Monday, November 18, 2013

Individual consumers in states that run their own exchanges seem to have much better experience with Obamacare

Obamacare (or the Patient Protection and Afforable Care Act) is working relatively well in states that set up their own exchanges, at least in Washington, Kentucky and Connecticut, according to a Washington Post story on p. A23 Monday November 18, 2013, by Jay Inslee, Steve Beshear, and Daniel P. Malloy, “How we got Obamacare to work”, link here.

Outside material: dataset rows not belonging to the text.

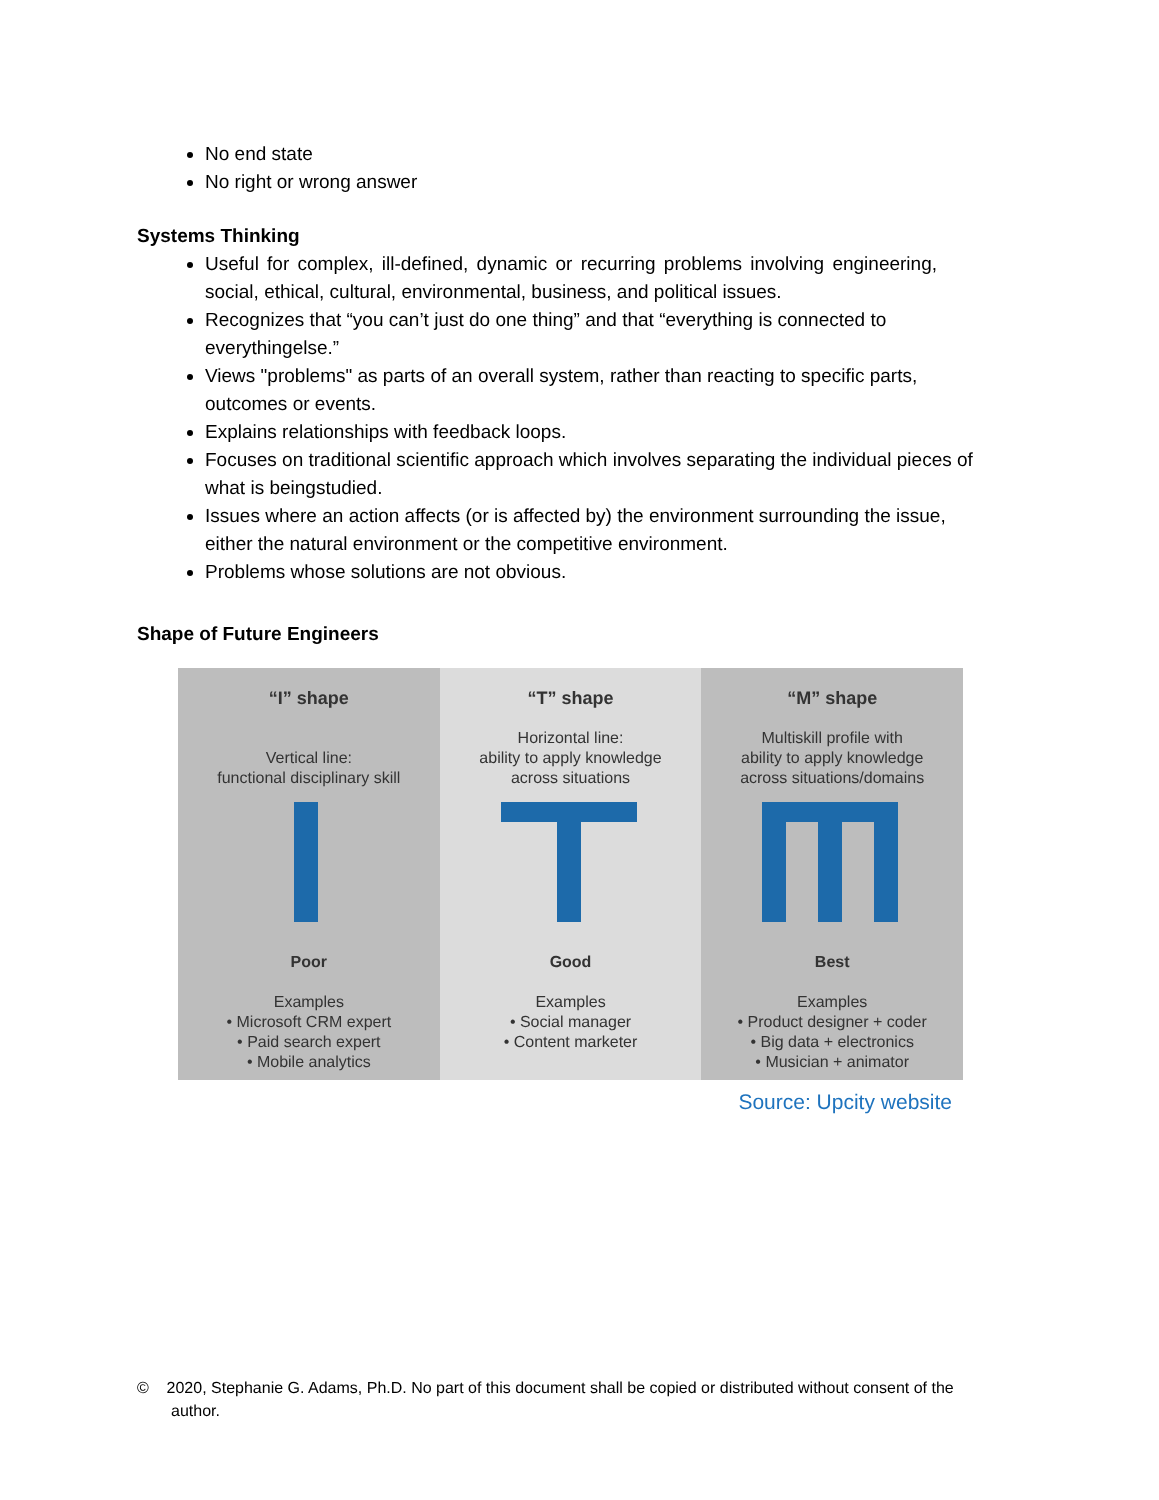No end state
No right or wrong answer
Systems Thinking
Useful for complex, ill-defined, dynamic or recurring problems involving engineering, social, ethical, cultural, environmental, business, and political issues.
Recognizes that “you can’t just do one thing” and that “everything is connected to everythingelse.”
Views "problems" as parts of an overall system, rather than reacting to specific parts, outcomes or events.
Explains relationships with feedback loops.
Focuses on traditional scientific approach which involves separating the individual pieces of what is beingstudied.
Issues where an action affects (or is affected by) the environment surrounding the issue, either the natural environment or the competitive environment.
Problems whose solutions are not obvious.
Shape of Future Engineers
“I” shape
Vertical line:
functional disciplinary skill
Poor
Examples
• Microsoft CRM expert
• Paid search expert
• Mobile analytics
“T” shape
Horizontal line:
ability to apply knowledge
across situations
Good
Examples
• Social manager
• Content marketer
“M” shape
Multiskill profile with
ability to apply knowledge
across situations/domains
Best
Examples
• Product designer + coder
• Big data + electronics
• Musician + animator
Source: Upcity website
© 2020, Stephanie G. Adams, Ph.D. No part of this document shall be copied or distributed without consent of the author.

The story took surprising effort to find on the Post site even when searching for “Obamacare”.
The writers point out cases where, on state run exchanges, consumers were able to find superior products quickly, allowing them to keep their own doctors and often more coverage for less money.  They point out that it is the attitude of state politicians that determine whether this will work.  Instead, in many states, politicians have wanted to treat this as a kickball.  Then the failure of the federal site in these states (as well as a refusal to accept extension of Medicaid coverage) led to a self-fulfilling cycle. 
The authors point out that it is up to states as to whether to allow insurance companies to keep old policies for one more year, as Obama has asked them to do. So far, Arkansas, Rhode Island, and Vermont, and Washington have refused to allow the extension, as with the New York Post story here  or Mediate, here,  Only Arkansas (among these denier states) doesn’t have its own exchange yet.  Forbes has a map on which states have exchanges here.  New York State is considering whether it can allow the extension.  States that run their own exchanges (including NY) have less reason to accept the extension. 

Picture: Whiteface (Adirondacks, NY, Aug. 2012).  

Update: Nov. 20

The Washington Post reports that Minnesota also is refusing to allow the extension.